▶ [What is required]: Only the pictures are to be left out; return the rest of the data exactly as it stands.
START Records for the task
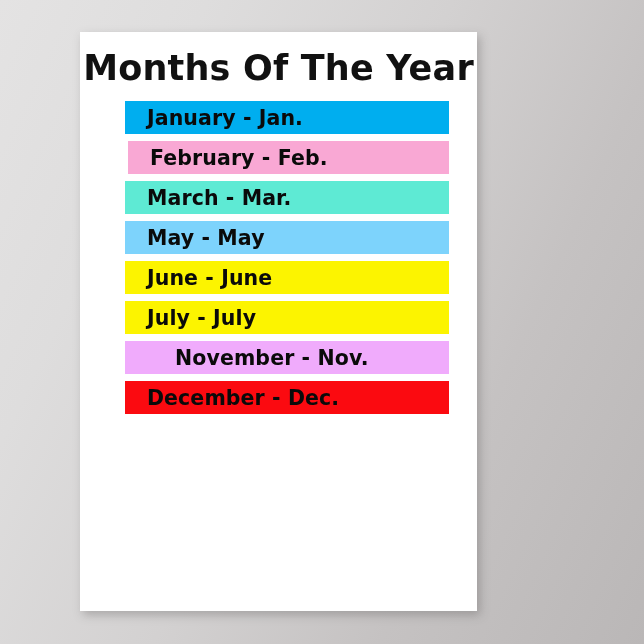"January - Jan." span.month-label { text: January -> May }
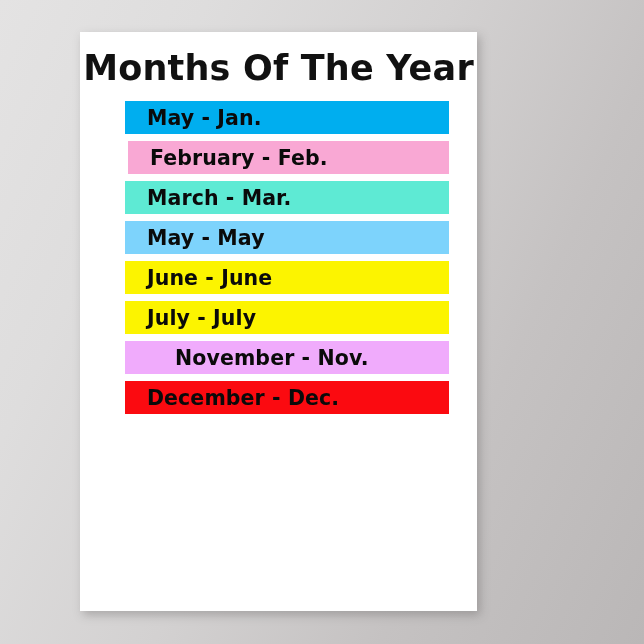"February - Feb." li.month-row { background: #f9a8d4 -> #22c55e }
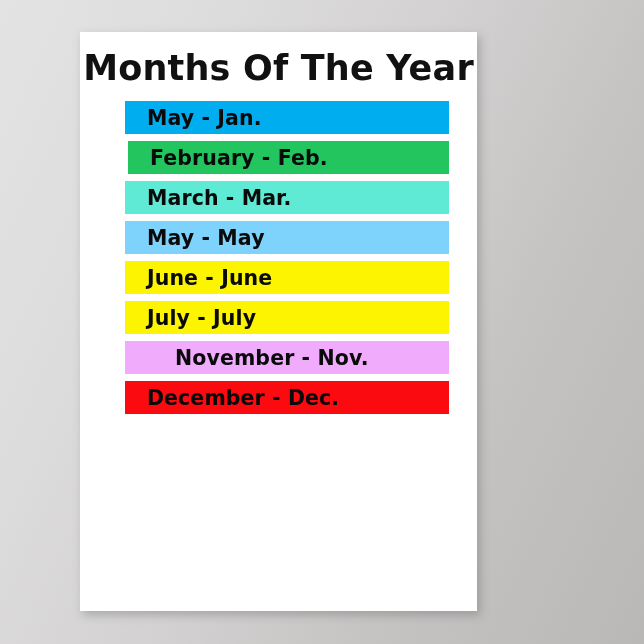"March - Mar." li.month-row { background: #5eead4 -> #0369a1 }
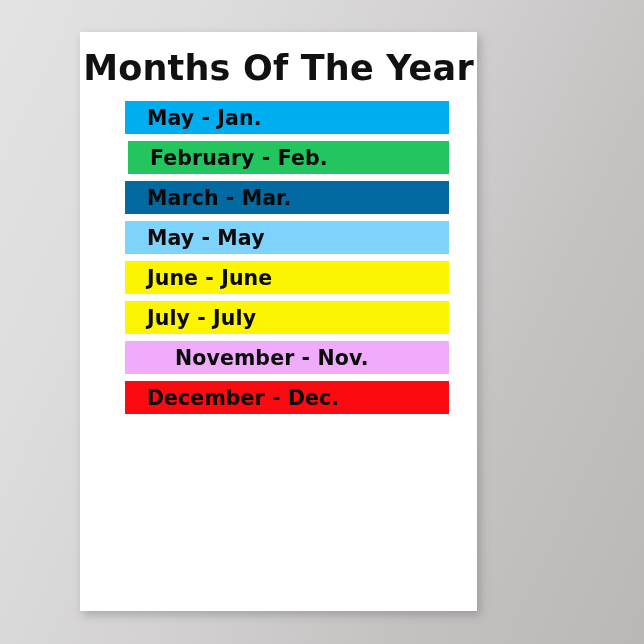"May - May" li.month-row { background: #7dd3fc -> #8b5cf6; justify-content: none -> flex-end }
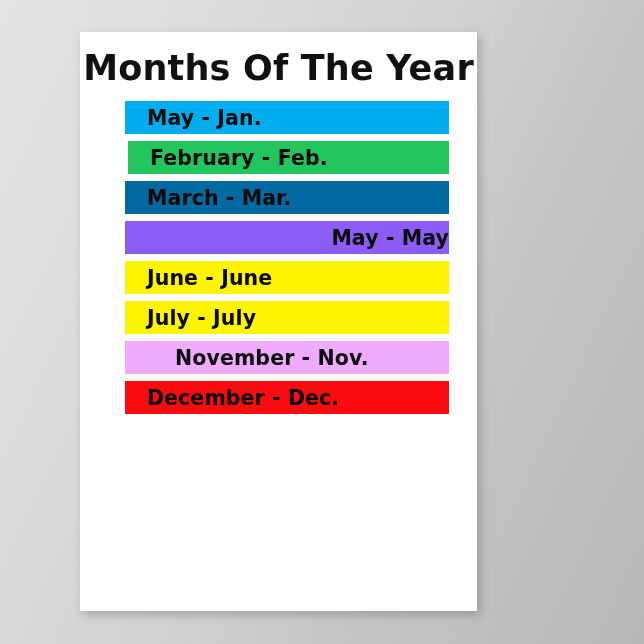"November - Nov." li.month-row { background: #f0abfc -> #86efac; padding-left: 28px -> none }
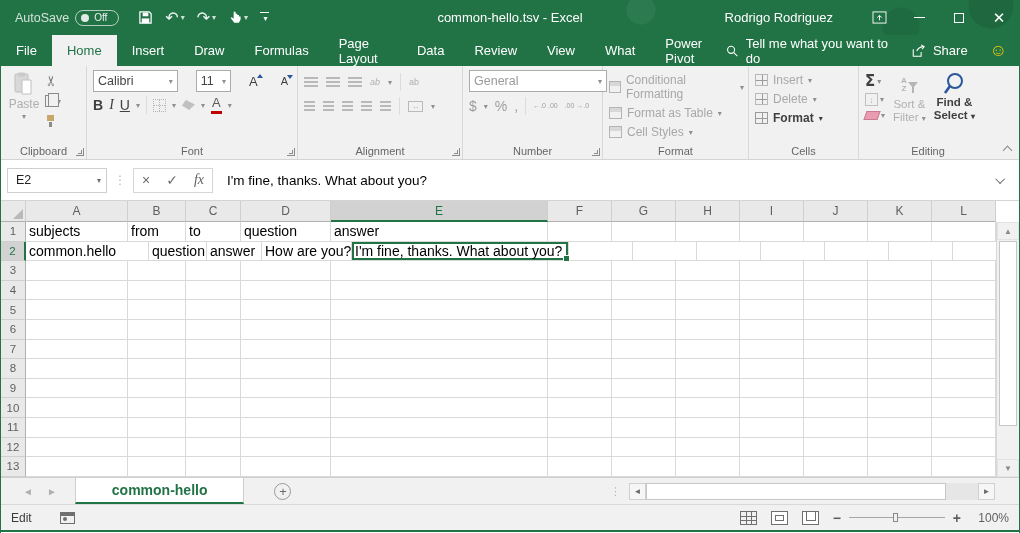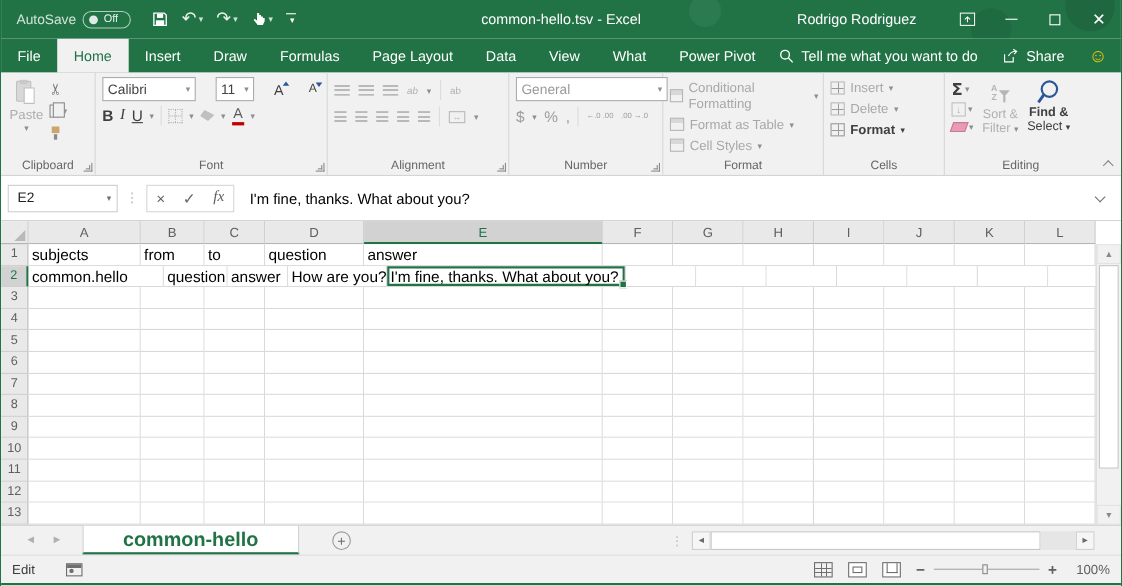"Review" div.rtab { html: none -> <div>Review</div> }
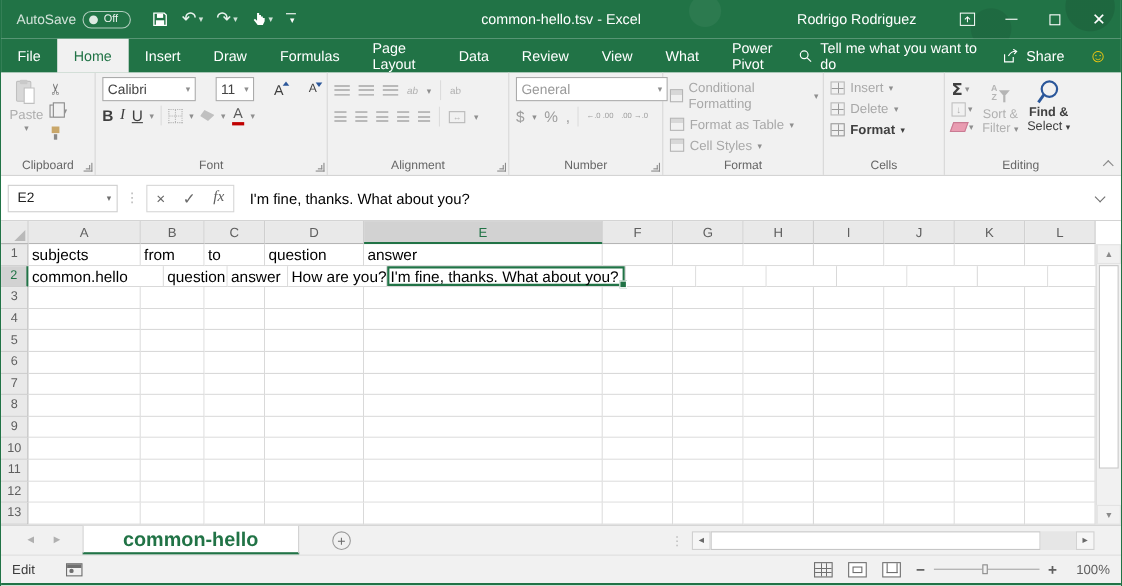"Select ▾" span { font-weight: normal -> bold }
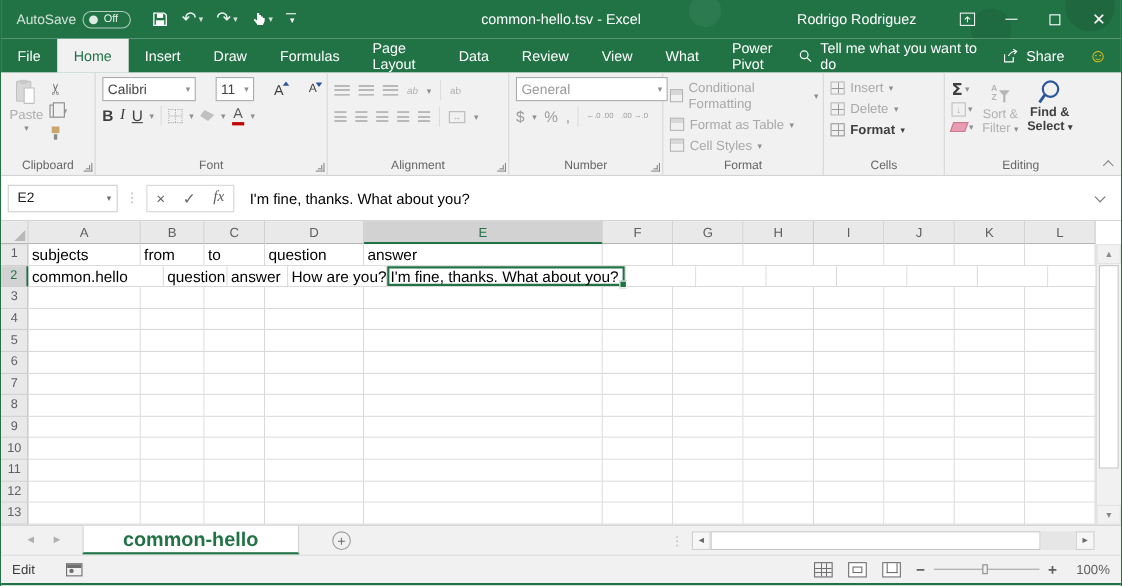"common-hello" .sheettab { font-size: 18px -> 14px }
END Records for the task
▶ [Solution to the problem]:
"January - Jan." span.month-label { text: January -> May }
"February - Feb." li.month-row { background: #f9a8d4 -> #22c55e }
"March - Mar." li.month-row { background: #5eead4 -> #0369a1 }
"May - May" li.month-row { background: #7dd3fc -> #8b5cf6; justify-content: none -> flex-end }
"November - Nov." li.month-row { background: #f0abfc -> #86efac; padding-left: 28px -> none }
"Review" div.rtab { html: none -> <div>Review</div> }
"Select ▾" span { font-weight: normal -> bold }
"common-hello" .sheettab { font-size: 18px -> 14px }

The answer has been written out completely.